September 6, 2007: The United States continues to back a "unitary" state in Bosnia. Since 1996 this has been the US position. The problem is the current "unitary" Bosnian state really isn't. The Republika Srpska operates as an autonomous region, as does the Muslim-Croat Federation, the other half of Bosnia. The US has been nudging both halves toward a genuine "one state" solution. The Bosnian Serbs, however, are resisting the nudges. In fact, many Bosnian Serbs see the looming independence of Kosovo as a ratification of their own separatist inclinations. This faction want to leave Bosnia completely and unite with Serbia. These unresolved issues are the reason the European Union wants to maintain peacekeeping forces in Bosnia. In spring 2006, the EUFOR peacekeeping contingent in Bosnia was reduced from 6,000 troops to 2,500 troops. This is about the bare minimum required to monitor Bosnia and retain a "quick reaction force" capability.

September 2, 2007: In Macedonia the special operations force assigned to the Ministry of Interior captured a convicted terrorist who had escaped from prison in August. Xhemail Iseini fought with Macedonian Albanian rebels in 2001. He was arrested in 2003 for bombing a railroad.

August 28, 2007: Turkey's parliament elected Foreign Minister Abdullah Gul as president. Gul's election means Turkish Prime Minister Recip Tayyip Erdogan has decided to challenge Kemal Ataturk's system. The Turkish military is tasked with protecting secular democracy -that's its constitutional role. Republican Turkey's founding father, Kemal Ataturk, designed it that way. Secular is the key word. Erdogan and Gul are now members of the AKP (Justice and Development Party). However, both Erdogan and Gul began their national political careers as members of the moderately-Islamist Welfare Party. The Welfare Party was banned in the late 1990s.

August 27, 2007: Serbian government officials are now saying that Kosovo's "final status" could be resolved if Serbia were promised membership in the European Union. Many Serbs resent EU promises to admit Kosovo if Kosovo is given its independence.

August 23, 2007: The European Union has a "planning team" which is preparing for the EU's eventual takeover of UN operations in Kosovo. The EU would provide political and security advice, and economic development.

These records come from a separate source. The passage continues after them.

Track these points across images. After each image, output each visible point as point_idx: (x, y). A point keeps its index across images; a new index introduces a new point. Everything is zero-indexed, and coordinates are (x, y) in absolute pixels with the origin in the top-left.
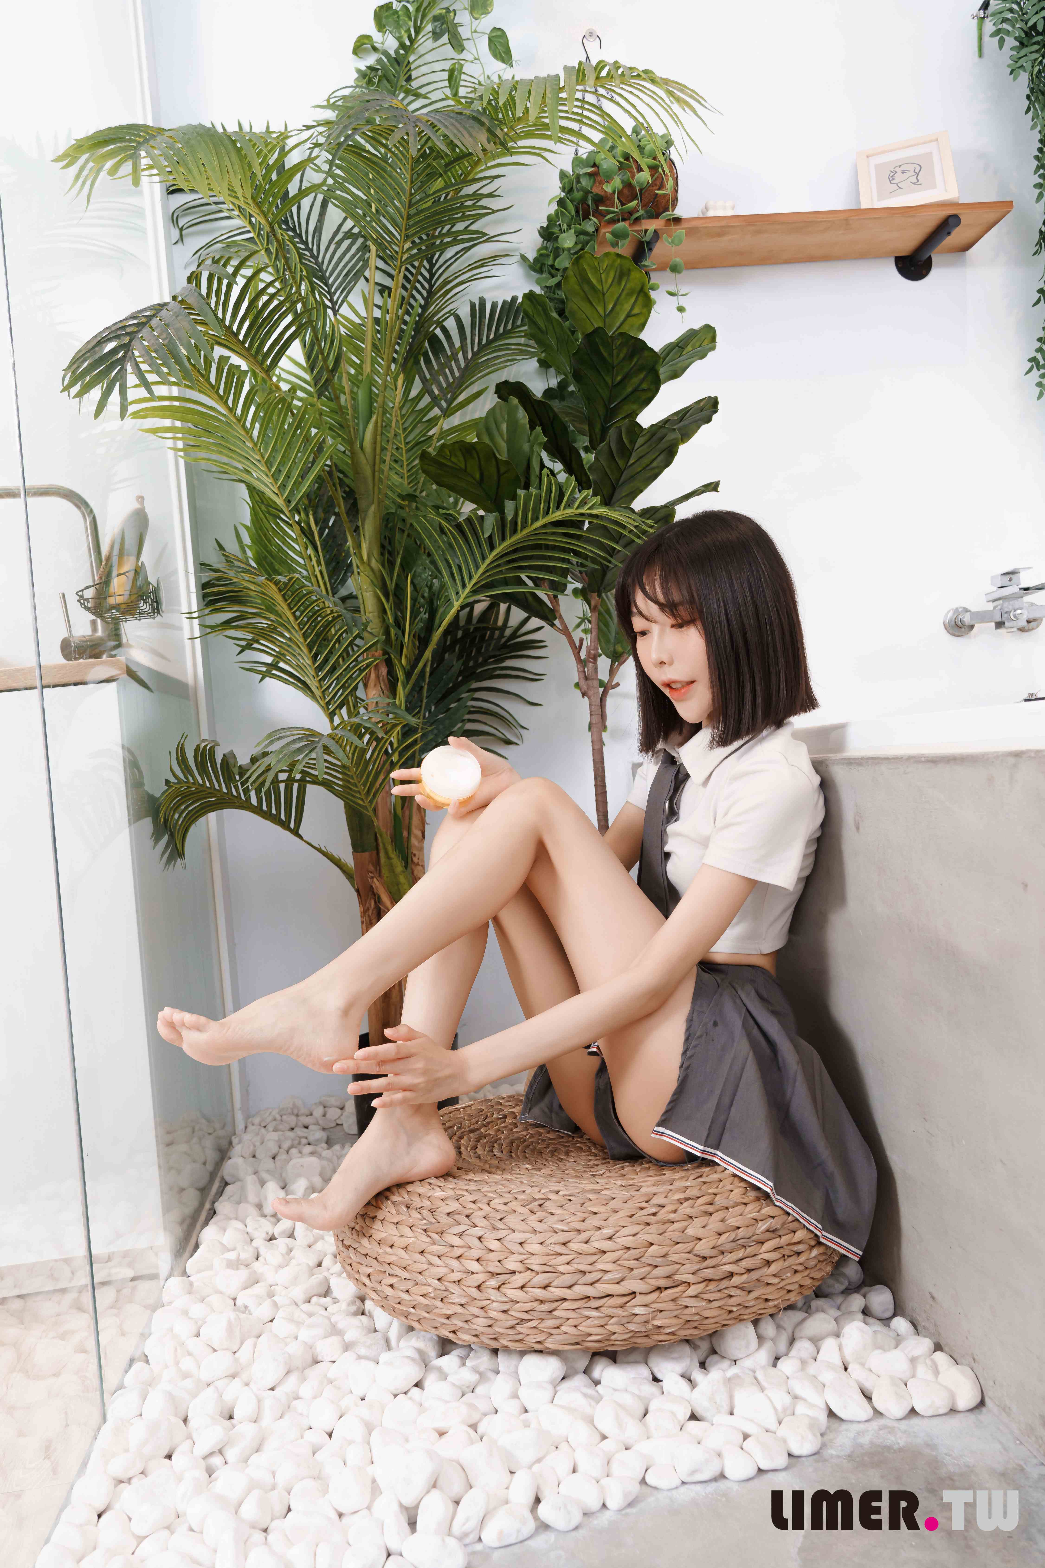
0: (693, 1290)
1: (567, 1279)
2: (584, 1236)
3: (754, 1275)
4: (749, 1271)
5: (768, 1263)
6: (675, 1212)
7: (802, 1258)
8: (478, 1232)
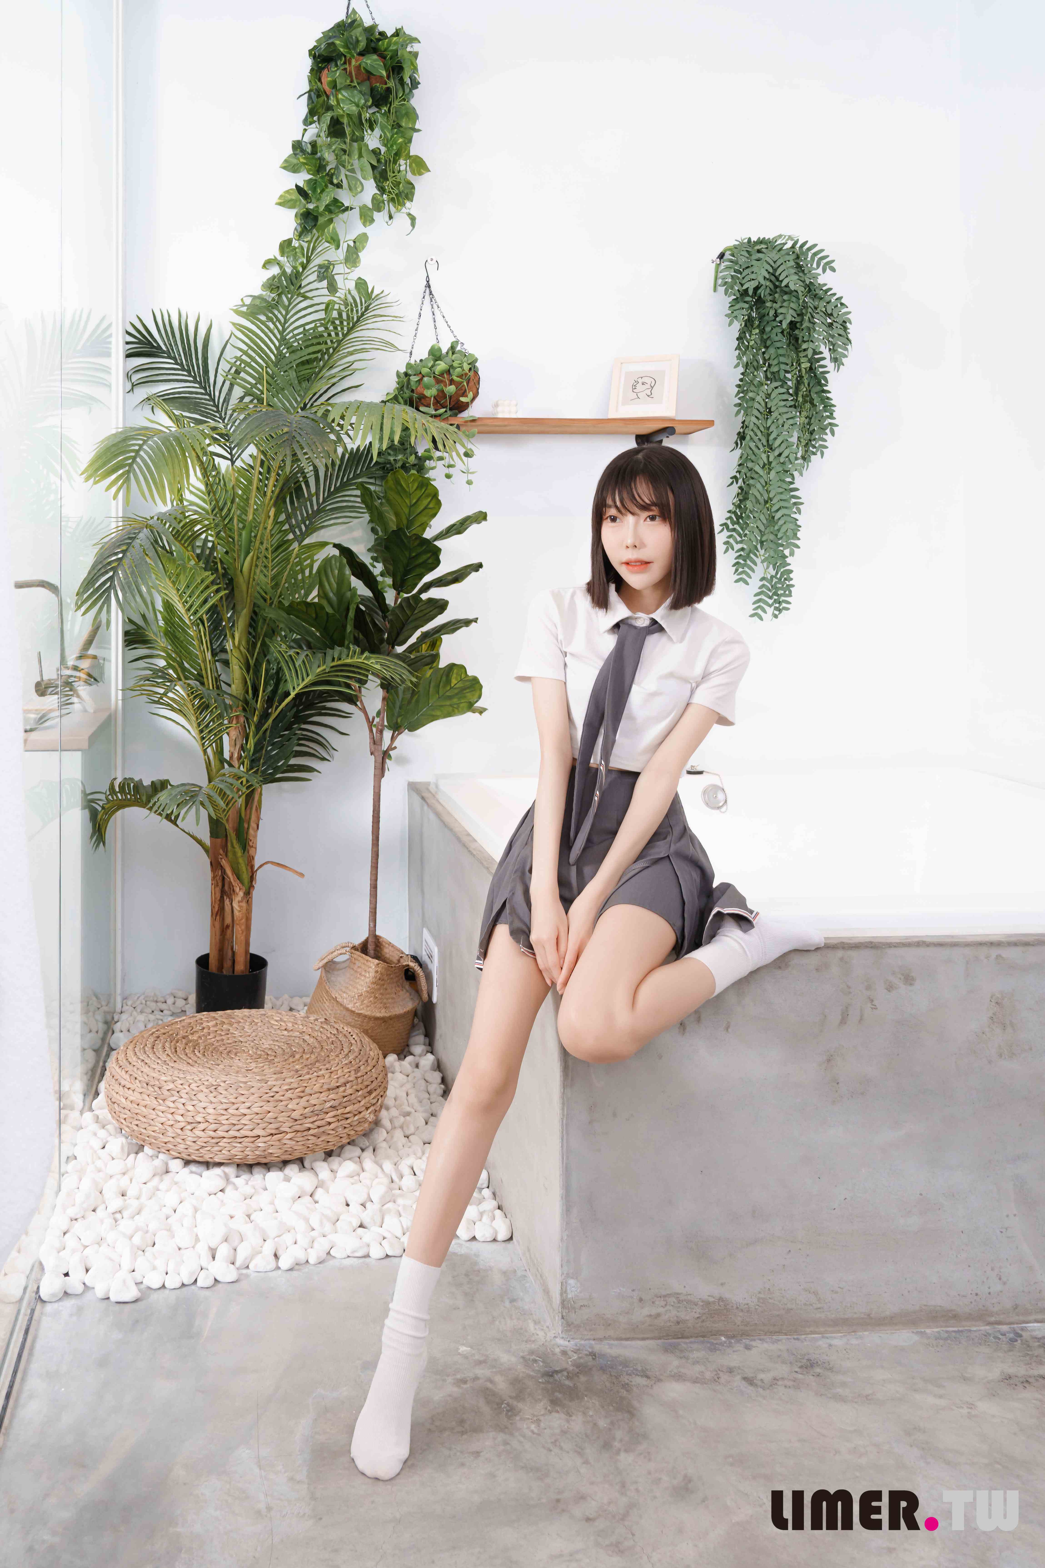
0: (289, 1136)
1: (226, 1128)
2: (236, 1106)
3: (321, 1129)
4: (319, 1127)
5: (330, 1123)
6: (283, 1096)
7: (349, 1121)
8: (183, 1101)
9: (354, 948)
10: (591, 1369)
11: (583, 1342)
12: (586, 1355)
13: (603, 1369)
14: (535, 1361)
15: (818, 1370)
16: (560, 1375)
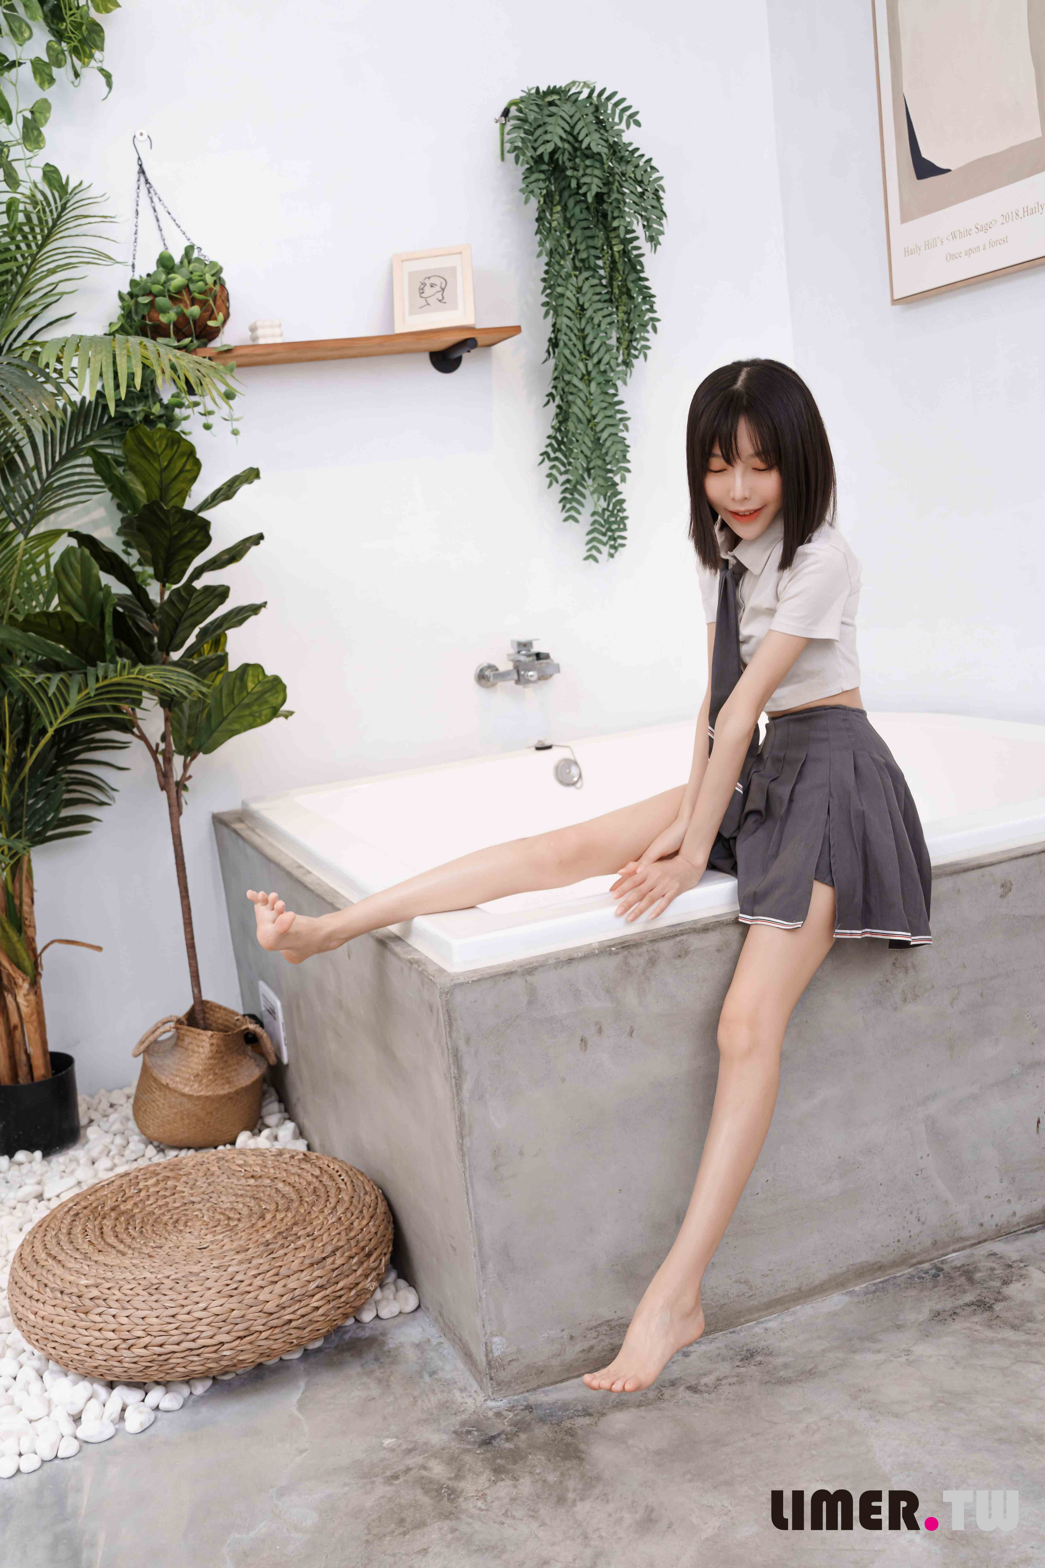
0: (264, 1335)
9: (179, 1022)
10: (530, 1423)
11: (516, 1397)
12: (522, 1410)
13: (542, 1420)
14: (469, 1432)
15: (759, 1358)
16: (498, 1440)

August 18, 2007: The UN Mission in Kosovo (UNMIK) reported seven prisoners escaped from prison in Kosovo. Two of the escapees were members of the Albanian National Army (ANA), a violent separatist guerrilla group operating in Kosovo and Macedonia. Another escapee was described as a "suspected international terrorist." The terrorist suspect was identified as Ramadan Shiti, a Saudi Arabian. Shiti was convicted of murder in Macedonia and escaped from his Macedonian jail. Kosovo police arrested Shiti on an international warrant.

August 15, 2007: Montenegro announced that it will ship Afghanistan 1500 military surplus rifles and 100 machineguns. Montenegro has reduced the size of its security forces.

August 13, 2007: Serbia's Vojvodina region is once again agitating for increased autonomy. The Vojvodina Union of Socialists issued a statement that "demanded" that Vojvodina (currently a province of Serbia) be given equal status in a "federal Serbia." If Kosovo remains part of Serbia it will given a high degree of autonomy. Vojvodina wants the same deal. Many ethnic Hungarians live in Vojvodina.